From what I have read on here, some home insurance companies grab you with very reasonable premiums the first year, then slowly increase each year until it's no longer such a reasonable premium. I don't want to fall prey to this tactic.

I am going to contact our insurance broker and ask if that's the best this company (Dominion) can do, but if they can't bring it down to a reasonable increase (what do others here think is reasonable - to me 5% more is the max I would be content paying) should I start shopping around even more?


----------



## Addy (Mar 12, 2010)

I just called my broker (I couldn't wait) and she said a lot of insurers have raised their premiums as much as $300 this year (not that a dollar value means much), and that an increase of less than 10% this year is reasonable. Since she is a broker I trust her more than dealing directly with the insurance company on my own.

Our broker also mentioned that the cost to rebuilt homes goes up each year and our premium is based on this (which to me is reasonable).

Still I'm not happy feeling like I'm being nickle-and-dimed each year and would appreciate any experience-based advise others have to give.


----------



## fraser (May 15, 2010)

I cannot figure it out. Two years ago we had a small claim...just under $2000 after our $1000. deductible. 

We were hesitant to take the cheque (the adjuster was going to write us a cheque there and then and told us if the work cost more to contact them) because we assumed that our insurance would go up. The adjuster said no.....and if it did everyone's would increase because of the large number of claims in our area.

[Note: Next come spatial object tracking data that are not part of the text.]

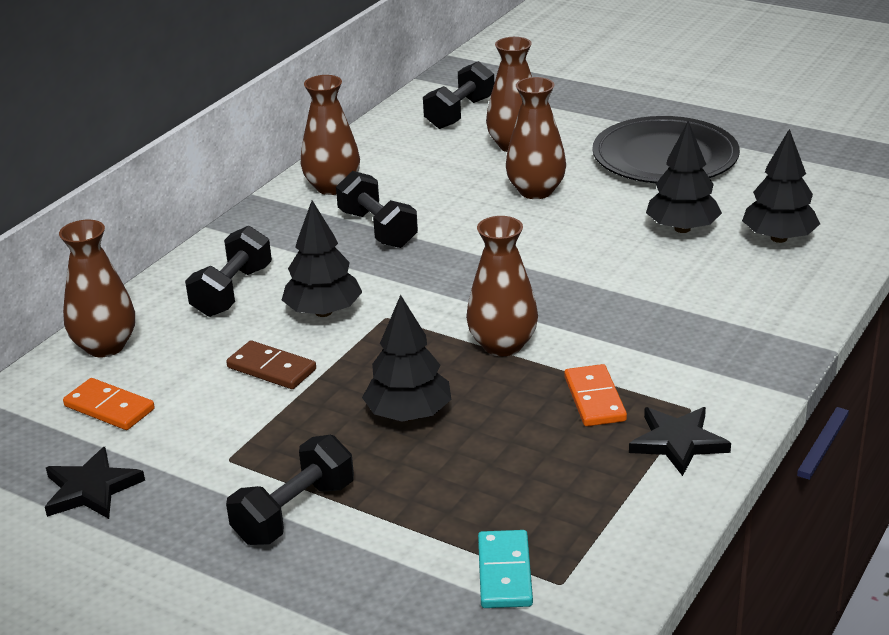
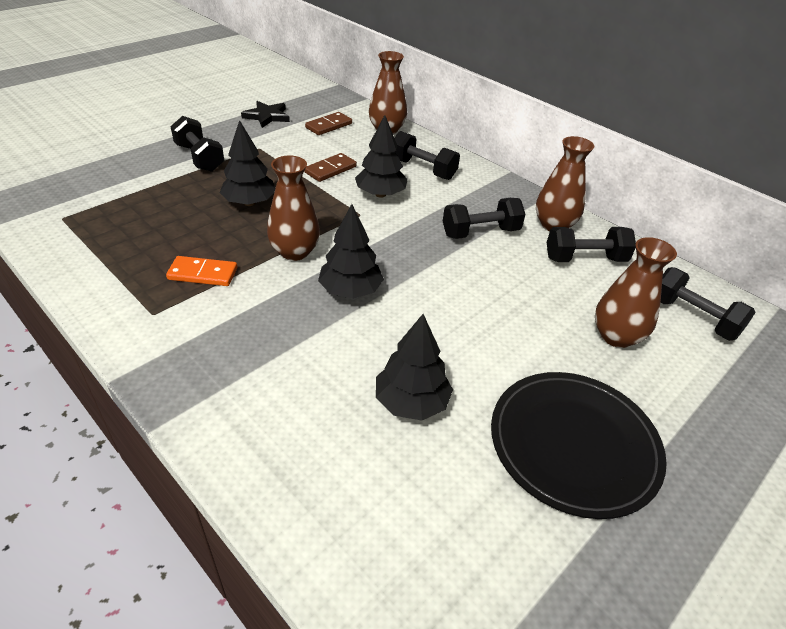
camera: 100 degrees right, 10 degrees up
orange domino [63,378,155,430] -> brown domino [305,112,352,135]
turquoise domino [478,530,533,608] -> none
brown vase [506,77,566,199] -> none
black star [629,407,731,476] -> none
black tree [742,129,820,243] -> black tree moved to [318,204,384,299]
none -> black dumbbell [547,227,636,262]

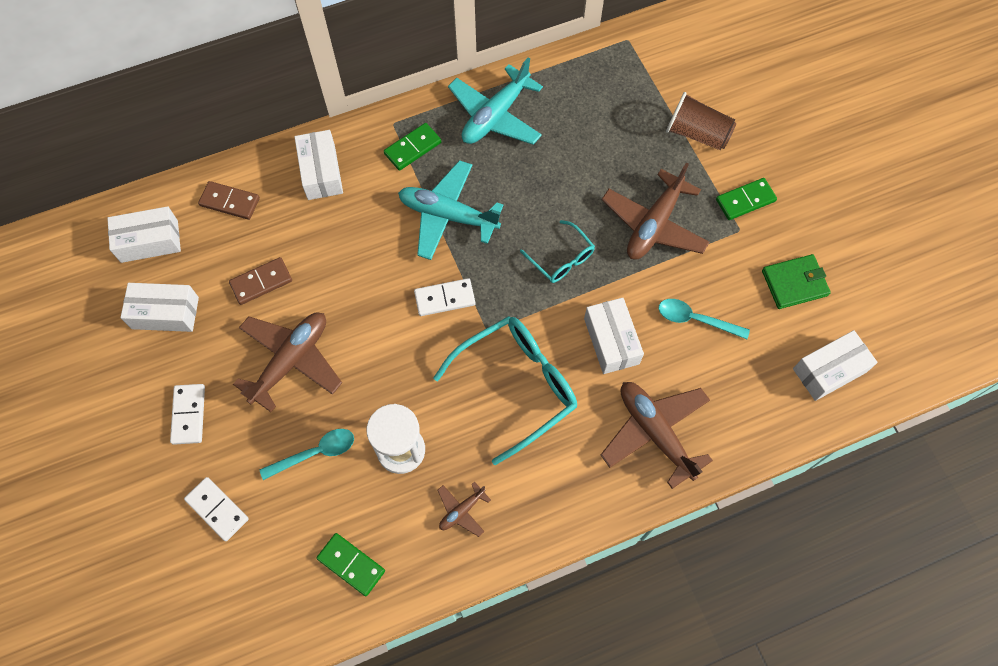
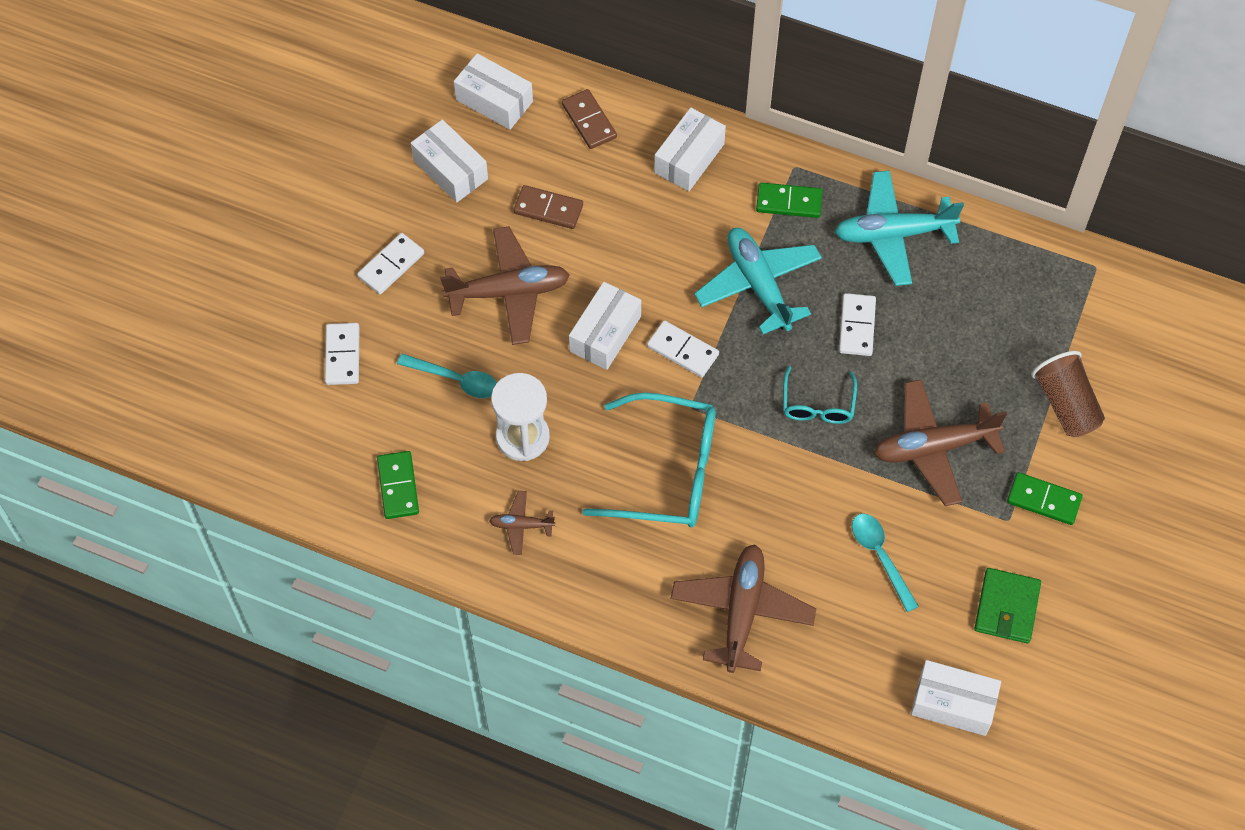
camera: 45 degrees right, 5 degrees down
white box [584,298,644,374] -> white box moved to [569,282,641,370]
green wallet [762,254,831,309] -> green wallet turned 75 degrees clockwise [974,568,1041,643]
none -> white domino [839,293,876,356]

Oddly enough our home insurance premium actually decreased the following year. Homeowner's where we live, in Calgary, are expecting increases next year if only because there have generally been very high cumulative claims in the area over the past few years-attributable to acts of nature. Floods, hail, etc. One of our friends has had her roof replaced once and all of the vinyl siding on her home replaced twice by insurance claims over the past 10 years. All attributable to hail. She has not had any significant increases in her premiums. That surprised me.


----------



## fatcat (Nov 11, 2009)

our condo insurance has steadily risen over the last 10 years
they have raised earthquake deductibles a lot
this is only going to continue


----------